[Start of Attachment]

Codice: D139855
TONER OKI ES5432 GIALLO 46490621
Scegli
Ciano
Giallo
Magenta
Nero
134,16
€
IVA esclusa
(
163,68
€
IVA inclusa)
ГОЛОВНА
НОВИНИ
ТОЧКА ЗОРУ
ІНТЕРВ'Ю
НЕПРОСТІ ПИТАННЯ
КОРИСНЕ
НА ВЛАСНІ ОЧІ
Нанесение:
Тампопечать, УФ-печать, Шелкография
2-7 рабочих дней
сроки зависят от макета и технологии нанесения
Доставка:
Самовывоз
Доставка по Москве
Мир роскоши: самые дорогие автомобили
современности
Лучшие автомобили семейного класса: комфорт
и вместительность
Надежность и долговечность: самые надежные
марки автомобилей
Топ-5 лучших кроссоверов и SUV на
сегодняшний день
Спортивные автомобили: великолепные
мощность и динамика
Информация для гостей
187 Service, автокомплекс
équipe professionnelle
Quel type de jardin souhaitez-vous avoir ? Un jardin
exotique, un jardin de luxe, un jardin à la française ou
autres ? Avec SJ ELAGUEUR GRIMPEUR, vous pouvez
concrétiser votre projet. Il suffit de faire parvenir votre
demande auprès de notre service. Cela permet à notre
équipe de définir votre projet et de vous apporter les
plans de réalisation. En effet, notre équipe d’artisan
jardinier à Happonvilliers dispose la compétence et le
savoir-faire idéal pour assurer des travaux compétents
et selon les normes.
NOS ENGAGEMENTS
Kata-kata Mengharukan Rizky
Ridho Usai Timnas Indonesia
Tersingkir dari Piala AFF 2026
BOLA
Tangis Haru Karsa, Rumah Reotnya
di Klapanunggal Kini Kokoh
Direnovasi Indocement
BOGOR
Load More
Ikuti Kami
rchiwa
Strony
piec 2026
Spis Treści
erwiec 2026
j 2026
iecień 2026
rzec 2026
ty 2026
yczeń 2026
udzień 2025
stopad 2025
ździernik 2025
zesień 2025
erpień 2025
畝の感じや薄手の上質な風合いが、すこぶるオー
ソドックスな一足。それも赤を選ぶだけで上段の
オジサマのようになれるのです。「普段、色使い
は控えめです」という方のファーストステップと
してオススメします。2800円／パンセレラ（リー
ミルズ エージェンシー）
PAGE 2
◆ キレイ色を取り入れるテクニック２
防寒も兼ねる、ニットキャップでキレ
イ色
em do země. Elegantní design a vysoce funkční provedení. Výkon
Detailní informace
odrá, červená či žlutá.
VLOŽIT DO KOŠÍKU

[End of Attachment]

» Instruction
Reproduce every line of the items, replacing "IVA esclusa" with "IVA non inclusa" and leaving everything else unchanged.

» Response area
Codice: D139855
TONER OKI ES5432 GIALLO 46490621
Scegli
Ciano
Giallo
Magenta
Nero
134,16
€
IVA non inclusa
(
163,68
€
IVA inclusa)
ГОЛОВНА
НОВИНИ
ТОЧКА ЗОРУ
ІНТЕРВ'Ю
НЕПРОСТІ ПИТАННЯ
КОРИСНЕ
НА ВЛАСНІ ОЧІ
Нанесение:
Тампопечать, УФ-печать, Шелкография
2-7 рабочих дней
сроки зависят от макета и технологии нанесения
Доставка:
Самовывоз
Доставка по Москве
Мир роскоши: самые дорогие автомобили
современности
Лучшие автомобили семейного класса: комфорт
и вместительность
Надежность и долговечность: самые надежные
марки автомобилей
Топ-5 лучших кроссоверов и SUV на
сегодняшний день
Спортивные автомобили: великолепные
мощность и динамика
Информация для гостей
187 Service, автокомплекс
équipe professionnelle
Quel type de jardin souhaitez-vous avoir ? Un jardin
exotique, un jardin de luxe, un jardin à la française ou
autres ? Avec SJ ELAGUEUR GRIMPEUR, vous pouvez
concrétiser votre projet. Il suffit de faire parvenir votre
demande auprès de notre service. Cela permet à notre
équipe de définir votre projet et de vous apporter les
plans de réalisation. En effet, notre équipe d’artisan
jardinier à Happonvilliers dispose la compétence et le
savoir-faire idéal pour assurer des travaux compétents
et selon les normes.
NOS ENGAGEMENTS
Kata-kata Mengharukan Rizky
Ridho Usai Timnas Indonesia
Tersingkir dari Piala AFF 2026
BOLA
Tangis Haru Karsa, Rumah Reotnya
di Klapanunggal Kini Kokoh
Direnovasi Indocement
BOGOR
Load More
Ikuti Kami
rchiwa
Strony
piec 2026
Spis Treści
erwiec 2026
j 2026
iecień 2026
rzec 2026
ty 2026
yczeń 2026
udzień 2025
stopad 2025
ździernik 2025
zesień 2025
erpień 2025
畝の感じや薄手の上質な風合いが、すこぶるオー
ソドックスな一足。それも赤を選ぶだけで上段の
オジサマのようになれるのです。「普段、色使い
は控えめです」という方のファーストステップと
してオススメします。2800円／パンセレラ（リー
ミルズ エージェンシー）
PAGE 2
◆ キレイ色を取り入れるテクニック２
防寒も兼ねる、ニットキャップでキレ
イ色
em do země. Elegantní design a vysoce funkční provedení. Výkon
Detailní informace
odrá, červená či žlutá.
VLOŽIT DO KOŠÍKU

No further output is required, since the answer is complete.